J'ai découvert ce film suite à sa diffusion sur Arte début décembre dernier, intrigué comme souvent par les productions allemandes que la chaîne diffuse le vendredi soir en prime-time. Intrigué d'autant plus par la présence de l'actrice Corinna Harfouch au casting que j'avais déjà vu notamment dans "Les truands cuisinent" et "En colère". Dans "L'absent", elle est une mère demandant à un peintre de faire un portrait de Lilli, sa fille vivante et de son fils défunt.
Mais Lilli y va à contrecœur, pourtant sa rencontre avec Max, le peintre va bouleverser sa vie et réciproquement.
"L'absent" est tout à fait le genre de films que j'adore : un drame souvent éprouvant, extrêmement réaliste psychologiquement, voire jusqu'au boutiste dans les émotions et offrant deux beaux personnages d'écorchés vifs, marqués tous deux par le deuil.
Car si Lilli est endeuillée par la perte de son frère, Max se révèle lui aussi endeuillé par la perte de son ancien amant.
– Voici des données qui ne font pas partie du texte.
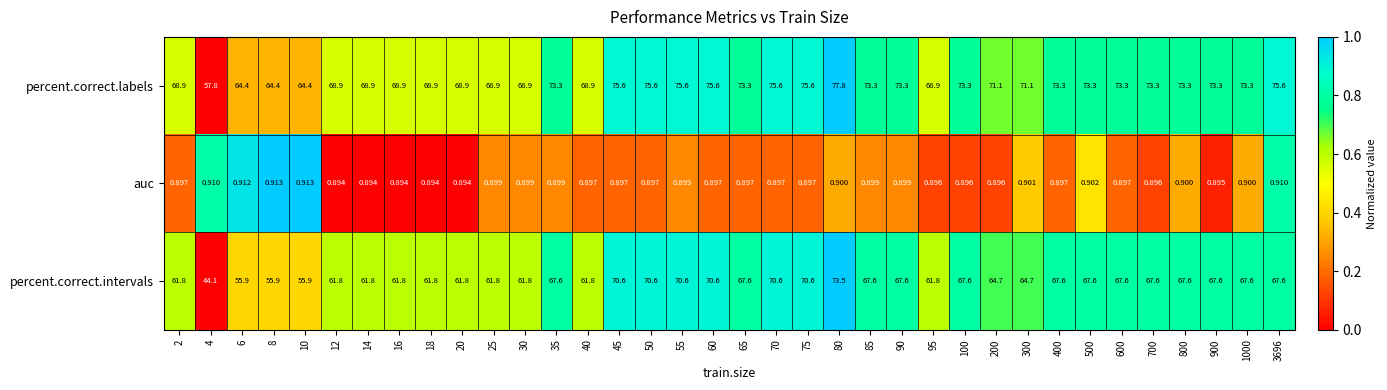

List the series in order of their peak value, lowest first.

auc, percent.correct.intervals, percent.correct.labels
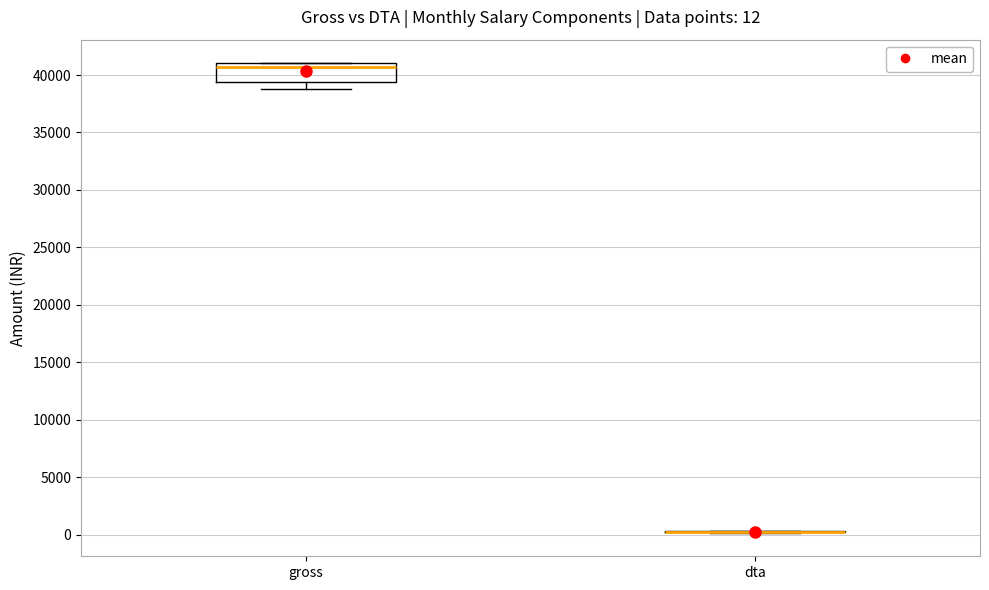

Comparing the boxes themselves (not the whiskers), which one is the tallest?

gross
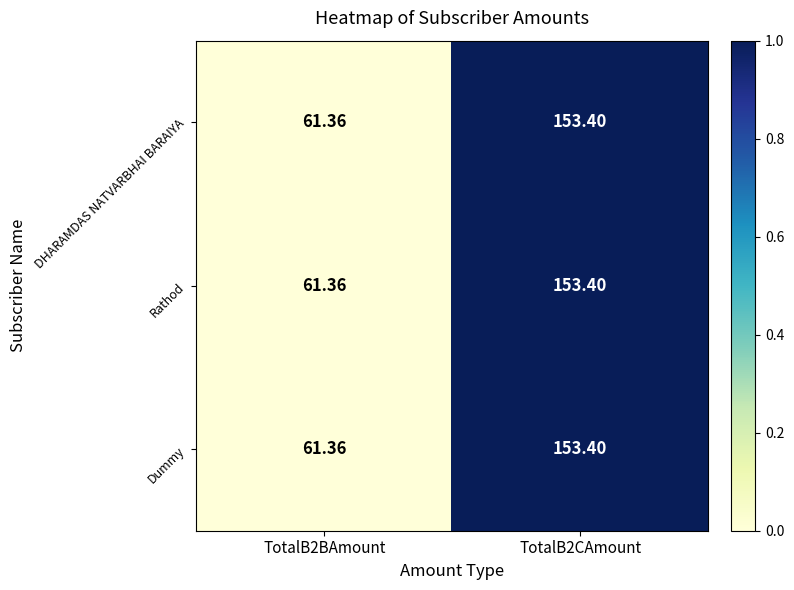

Is the value of DHARAMDAS NATVARBHAI BARAIYA at TotalB2CAmount greater than the value of Dummy at TotalB2BAmount?

Yes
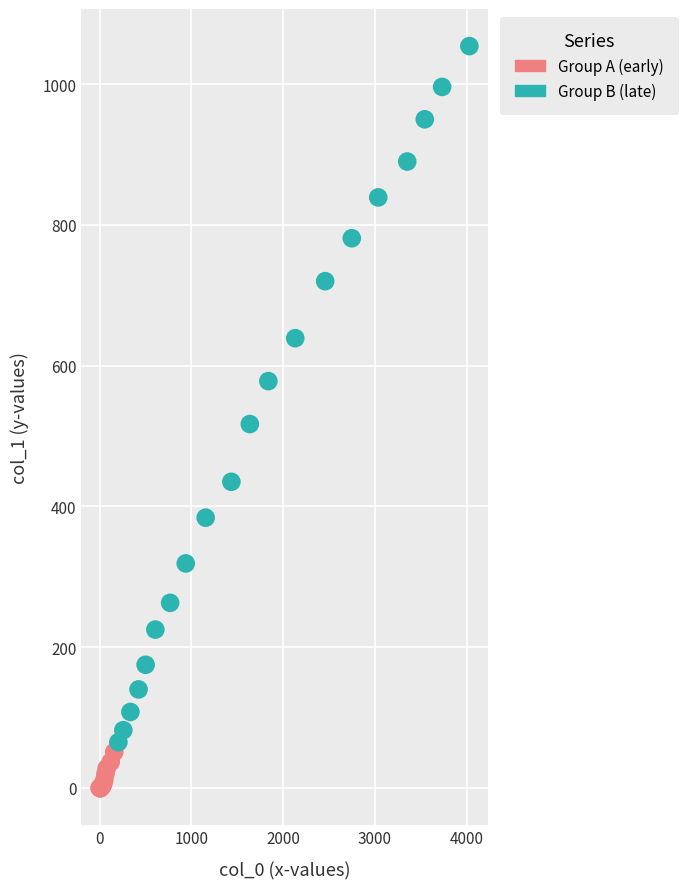

Which series reaches the maximum Y coordinate?

Group B (late)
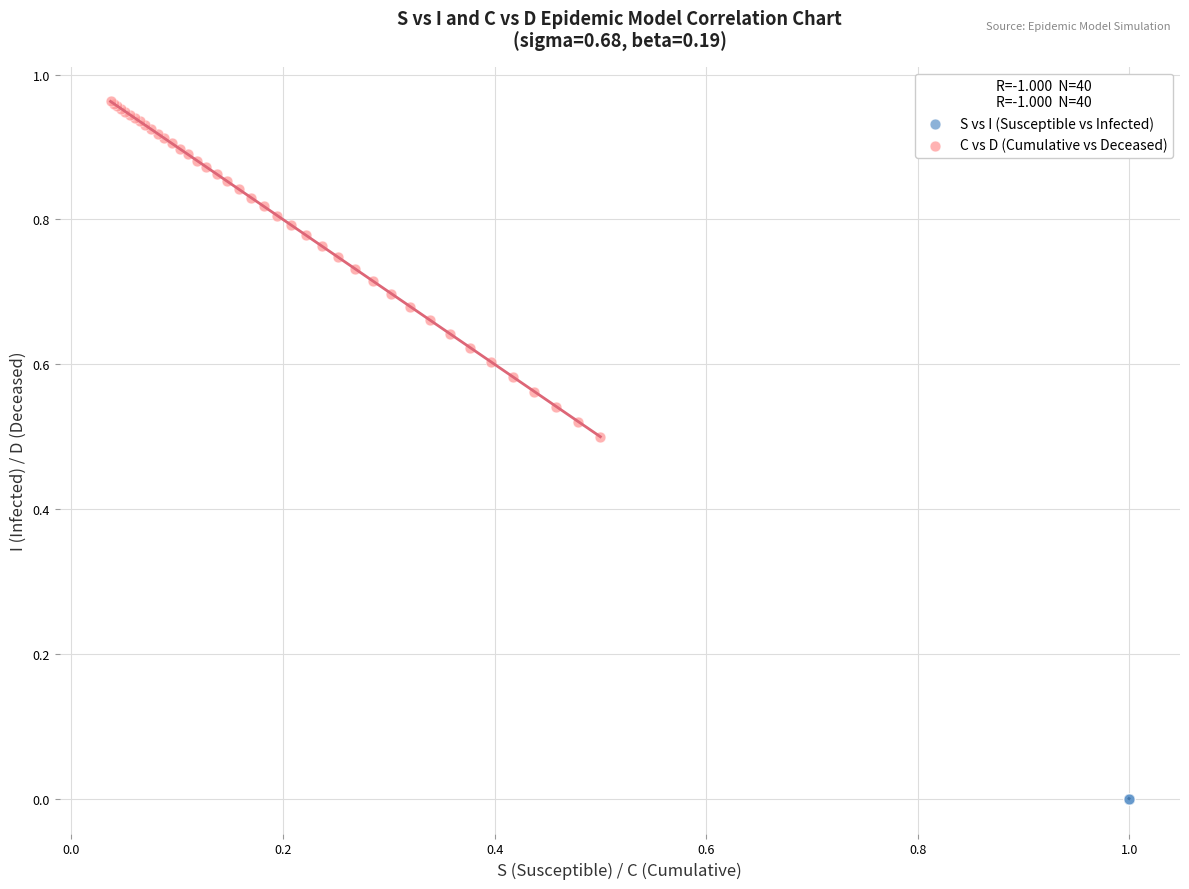

Which series reaches the minimum Y coordinate?

S vs I (Susceptible vs Infected)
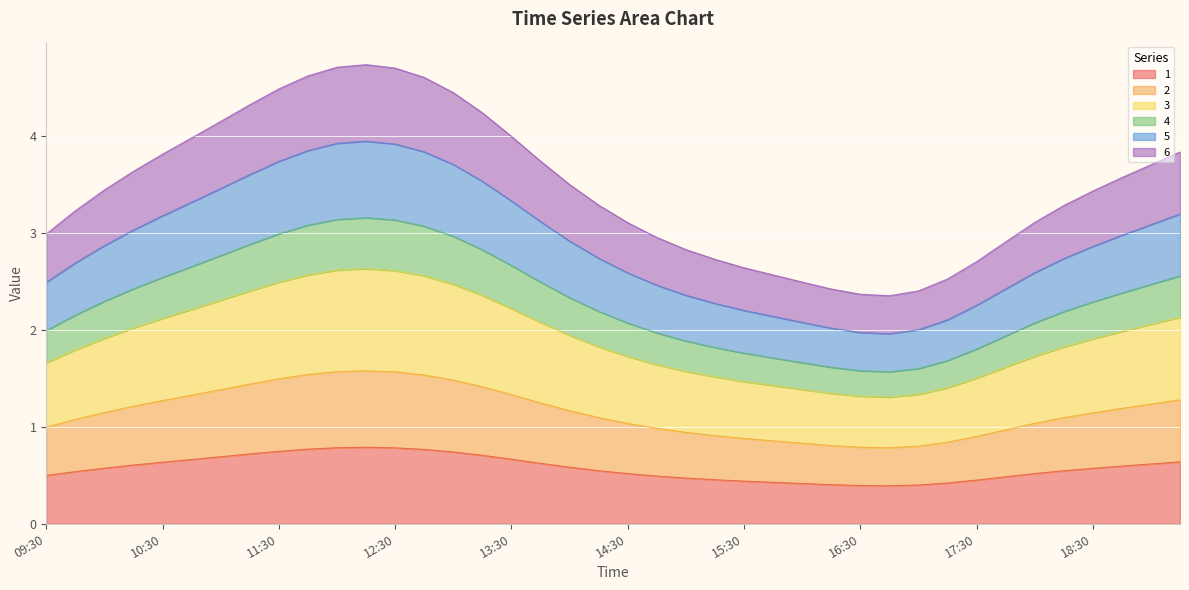

True or false: 4 has a value of 3.1 at 12:45.

True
Entre la jeune femme autodestructrice, enchaînant les cuites et devenant dépendant affectivement d'un artiste qu'elle finit par étouffer et ce peintre gay, réservé, se donnant aux autres : le contact n'est pas tout de suite au diapason mais leur relation - platonique - va apporter autant l'un qu'à l'autre. Leurs scènes sont les plus belles et à la fois les plus simples du film. Me rappelant la relation entre Will et Sean dans "Will Hunting".
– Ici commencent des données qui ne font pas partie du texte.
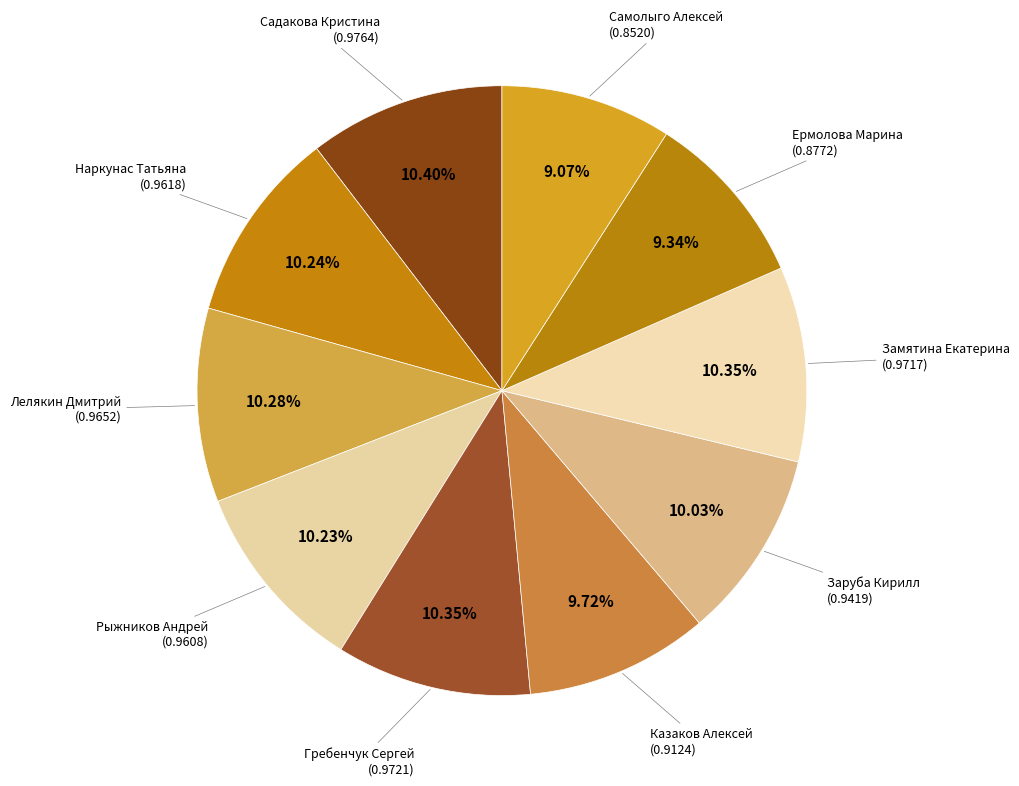

Which slice is the smallest?

Самолыго Алексей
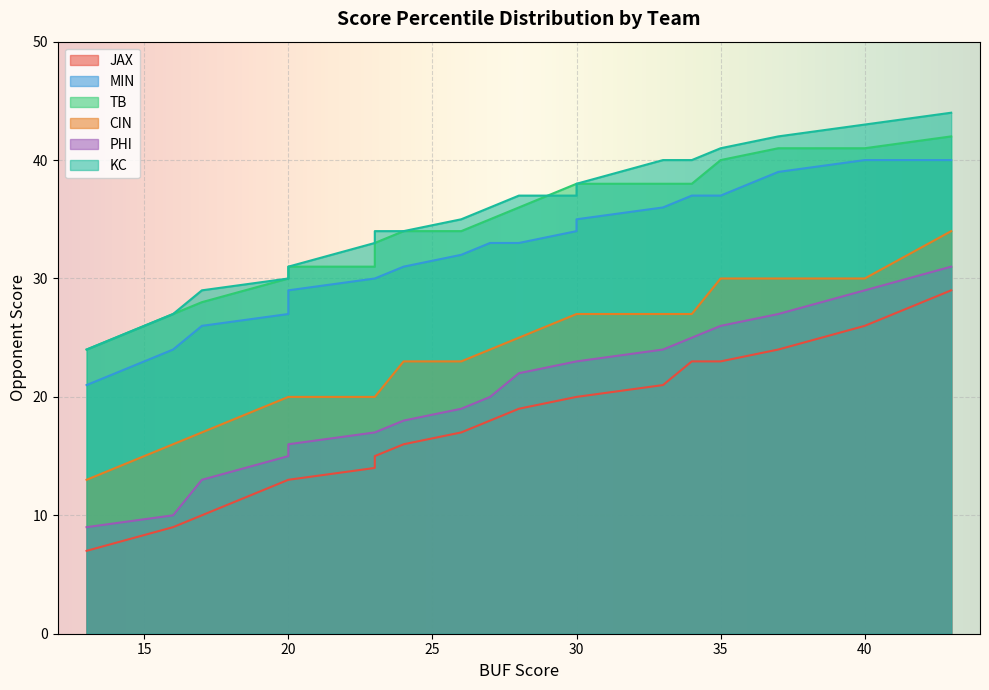

What is the difference between the KC values at 24 and 35?

7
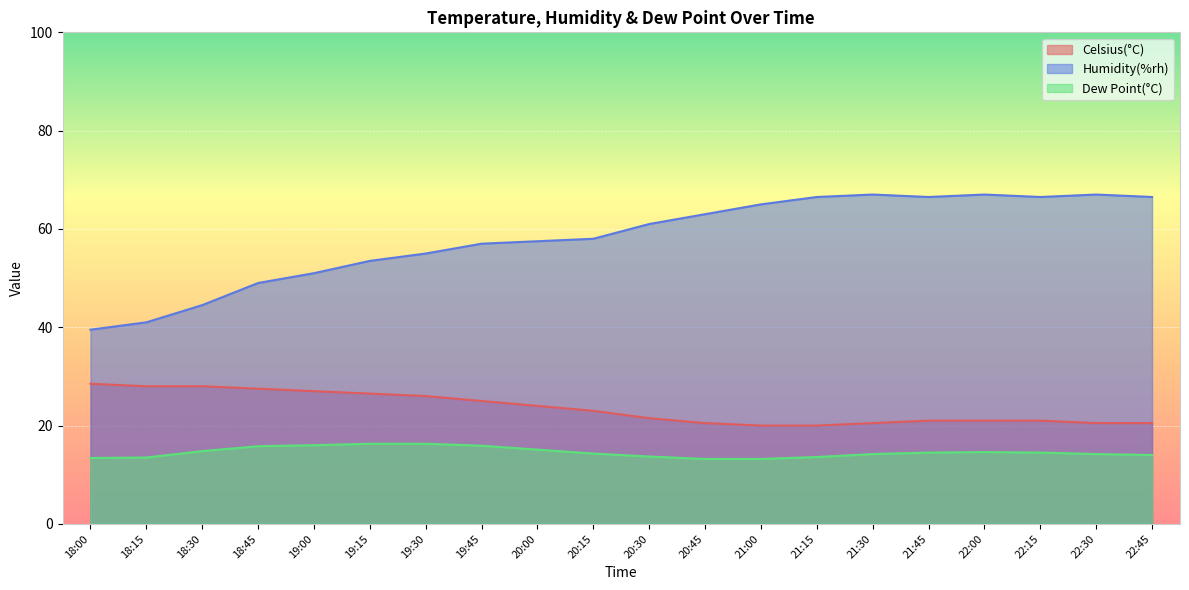

List the labels in order of Celsius(°C) value, largest first.

18:00, 18:15, 18:30, 18:45, 19:00, 19:15, 19:30, 19:45, 20:00, 20:15, 20:30, 21:45, 22:00, 22:15, 20:45, 21:30, 22:30, 22:45, 21:00, 21:15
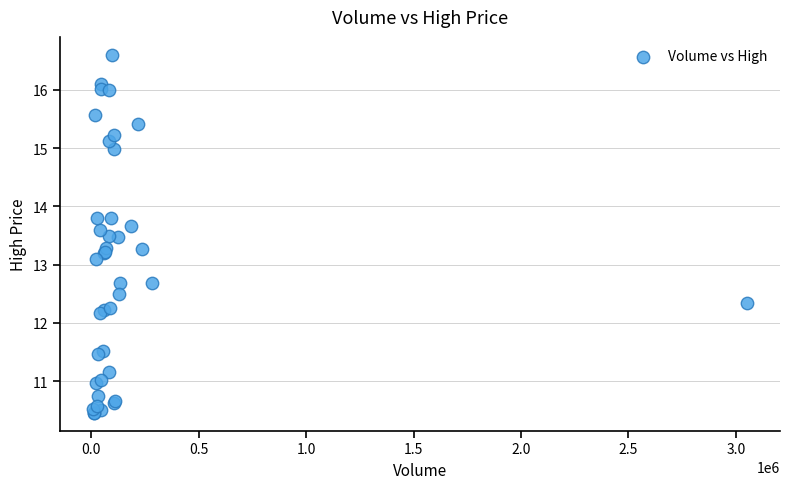

What Y value in the scatter plot is closest to 13?

13.1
"L'absent" traite de la façon dont on gère chacun notre deuil - et étant personnellement confronté à la perte d'un être direct il y a quelques mois, le sujet m'est proche - Lilli, la sœur du défunt qui se détruit, leur mère qui pense peut être qu'un portrait fera revivre son "fils" et leur père, un homme volage très occupé par son métier d'écrivain. Tous deux se refusant à se remettre en question au suicide inexpliqué de leur fils et rejetant leurs "fautes" sur la pauvre Lilli, la jugeant constamment sur ses choix et ne s'inquiétant absolument pas d'elle.
Lilli cherchant des explications et extériorisant ce qu'elle ressent envers son frère, à travers son parcours autodestructeur et ne trouvant finalement la paix avec elle-même que grâce à Max.
Qui derrière son apparence jovial, sa carrure de nounours compréhensif, se cache un être lui aussi marqué par la perte d'un proche, ainsi que par son homosexualité avouée alors pendant en plein mariage. Même si Lilli est clairement mise en avant, Max lui aussi fera un parcours intérieur - on note ce moment très fort où Lilli et Max se rendent dans deux clubs différents et tentent en quelque sorte de retrouver une sensation perdue.
Le film est ponctué de séquences marquantes comme celles-ci et une autre, d'automutilation, mais la cinéaste qui filme souvent en caméra portée ne porte aucun jugement sur ses deux personnages principaux. Et rend leur rapport au deuil, universel.
L'interprétation doit beaucoup à l'intensité presque fiévreuse de l'œuvre : Karoline Herfurth, petite rousse au visage innocent au corps presque constamment en mouvement - dans les scènes de danse (qui ne sont pas sans rappeler celles de "Fame") ou dans les scènes plus intimes et Josef Bierbichler, massif, protecteur tout en retenu sont d'une justesse parfaite.